_Saved entries:_
************

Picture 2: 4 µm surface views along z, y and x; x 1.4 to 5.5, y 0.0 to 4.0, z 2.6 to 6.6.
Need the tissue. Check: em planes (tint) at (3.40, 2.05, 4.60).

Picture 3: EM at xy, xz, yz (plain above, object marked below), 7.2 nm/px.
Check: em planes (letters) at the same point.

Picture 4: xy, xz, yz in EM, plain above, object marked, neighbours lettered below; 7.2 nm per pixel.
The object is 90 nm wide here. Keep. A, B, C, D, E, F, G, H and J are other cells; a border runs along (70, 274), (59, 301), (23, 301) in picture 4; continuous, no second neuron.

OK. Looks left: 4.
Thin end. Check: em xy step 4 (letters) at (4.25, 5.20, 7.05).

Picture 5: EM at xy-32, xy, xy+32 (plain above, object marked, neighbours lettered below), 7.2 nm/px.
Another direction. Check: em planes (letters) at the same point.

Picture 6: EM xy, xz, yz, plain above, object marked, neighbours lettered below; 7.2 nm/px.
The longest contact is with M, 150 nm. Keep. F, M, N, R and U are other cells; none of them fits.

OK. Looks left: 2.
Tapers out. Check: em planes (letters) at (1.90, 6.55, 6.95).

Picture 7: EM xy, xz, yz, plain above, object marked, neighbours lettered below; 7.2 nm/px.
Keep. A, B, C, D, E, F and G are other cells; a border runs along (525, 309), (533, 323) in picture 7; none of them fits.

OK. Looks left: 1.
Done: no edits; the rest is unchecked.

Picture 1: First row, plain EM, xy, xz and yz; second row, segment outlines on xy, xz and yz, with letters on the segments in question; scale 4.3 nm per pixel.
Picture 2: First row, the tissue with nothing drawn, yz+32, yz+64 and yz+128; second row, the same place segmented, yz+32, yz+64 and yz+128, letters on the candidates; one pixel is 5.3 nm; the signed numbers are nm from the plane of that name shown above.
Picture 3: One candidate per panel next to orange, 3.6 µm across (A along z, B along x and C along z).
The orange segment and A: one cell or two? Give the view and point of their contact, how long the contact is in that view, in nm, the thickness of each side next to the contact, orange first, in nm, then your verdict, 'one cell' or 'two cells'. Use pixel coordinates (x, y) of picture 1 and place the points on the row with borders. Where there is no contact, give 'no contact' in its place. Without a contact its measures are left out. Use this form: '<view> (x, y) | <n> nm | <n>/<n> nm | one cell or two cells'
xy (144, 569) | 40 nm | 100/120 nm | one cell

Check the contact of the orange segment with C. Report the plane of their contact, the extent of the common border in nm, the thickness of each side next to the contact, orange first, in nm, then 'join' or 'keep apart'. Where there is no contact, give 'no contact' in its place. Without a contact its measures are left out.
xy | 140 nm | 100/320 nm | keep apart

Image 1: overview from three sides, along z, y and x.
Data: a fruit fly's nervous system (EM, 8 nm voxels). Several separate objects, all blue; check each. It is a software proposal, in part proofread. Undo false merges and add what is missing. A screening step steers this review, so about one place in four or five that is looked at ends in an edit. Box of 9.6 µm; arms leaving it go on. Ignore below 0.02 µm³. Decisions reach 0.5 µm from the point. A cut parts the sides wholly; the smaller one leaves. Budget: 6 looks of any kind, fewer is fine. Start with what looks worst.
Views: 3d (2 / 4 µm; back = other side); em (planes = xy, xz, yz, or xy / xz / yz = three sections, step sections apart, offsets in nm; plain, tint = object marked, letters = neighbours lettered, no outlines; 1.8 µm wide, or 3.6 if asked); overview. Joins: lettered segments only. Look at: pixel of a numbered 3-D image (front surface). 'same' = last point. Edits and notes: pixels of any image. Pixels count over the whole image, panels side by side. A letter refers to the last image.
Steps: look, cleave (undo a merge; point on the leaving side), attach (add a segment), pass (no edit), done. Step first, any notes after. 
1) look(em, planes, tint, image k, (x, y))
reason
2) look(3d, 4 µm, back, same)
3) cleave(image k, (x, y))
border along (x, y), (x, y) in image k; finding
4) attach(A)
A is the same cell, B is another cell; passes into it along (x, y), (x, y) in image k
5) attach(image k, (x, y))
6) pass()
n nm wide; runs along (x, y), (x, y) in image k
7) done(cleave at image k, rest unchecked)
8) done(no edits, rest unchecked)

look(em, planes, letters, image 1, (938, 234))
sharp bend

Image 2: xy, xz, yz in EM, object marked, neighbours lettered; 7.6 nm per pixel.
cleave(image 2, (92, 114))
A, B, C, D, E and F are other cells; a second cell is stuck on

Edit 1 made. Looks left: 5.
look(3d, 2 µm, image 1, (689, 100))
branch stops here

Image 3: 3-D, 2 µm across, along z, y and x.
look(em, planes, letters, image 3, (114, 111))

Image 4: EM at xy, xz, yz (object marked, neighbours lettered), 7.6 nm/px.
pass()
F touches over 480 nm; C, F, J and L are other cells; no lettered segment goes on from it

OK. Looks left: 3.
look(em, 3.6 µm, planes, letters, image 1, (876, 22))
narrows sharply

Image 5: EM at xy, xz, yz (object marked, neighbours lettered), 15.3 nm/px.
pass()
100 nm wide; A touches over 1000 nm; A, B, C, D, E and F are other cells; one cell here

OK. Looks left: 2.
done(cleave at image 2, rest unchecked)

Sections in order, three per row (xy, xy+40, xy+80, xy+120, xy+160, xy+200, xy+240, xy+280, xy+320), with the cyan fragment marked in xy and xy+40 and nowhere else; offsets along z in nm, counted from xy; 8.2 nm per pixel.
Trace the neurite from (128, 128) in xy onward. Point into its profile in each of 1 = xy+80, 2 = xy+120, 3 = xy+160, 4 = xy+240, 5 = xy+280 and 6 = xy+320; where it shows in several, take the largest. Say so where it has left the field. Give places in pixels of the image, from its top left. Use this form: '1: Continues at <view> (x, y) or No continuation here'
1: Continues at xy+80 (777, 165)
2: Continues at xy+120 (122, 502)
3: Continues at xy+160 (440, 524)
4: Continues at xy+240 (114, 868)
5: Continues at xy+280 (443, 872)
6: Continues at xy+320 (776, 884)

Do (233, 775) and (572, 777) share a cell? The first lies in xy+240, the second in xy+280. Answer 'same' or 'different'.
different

************

_What is needed:_ Go through the entries and return each line where the word "offsets" appears.

_Solution to the exercise:_
Views: 3d (2 / 4 µm; back = other side); em (planes = xy, xz, yz, or xy / xz / yz = three sections, step sections apart, offsets in nm; plain, tint = object marked, letters = neighbours lettered, no outlines; 1.8 µm wide, or 3.6 if asked); overview. Joins: lettered segments only. Look at: pixel of a numbered 3-D image (front surface). 'same' = last point. Edits and notes: pixels of any image. Pixels count over the whole image, panels side by side. A letter refers to the last image.
Sections in order, three per row (xy, xy+40, xy+80, xy+120, xy+160, xy+200, xy+240, xy+280, xy+320), with the cyan fragment marked in xy and xy+40 and nowhere else; offsets along z in nm, counted from xy; 8.2 nm per pixel.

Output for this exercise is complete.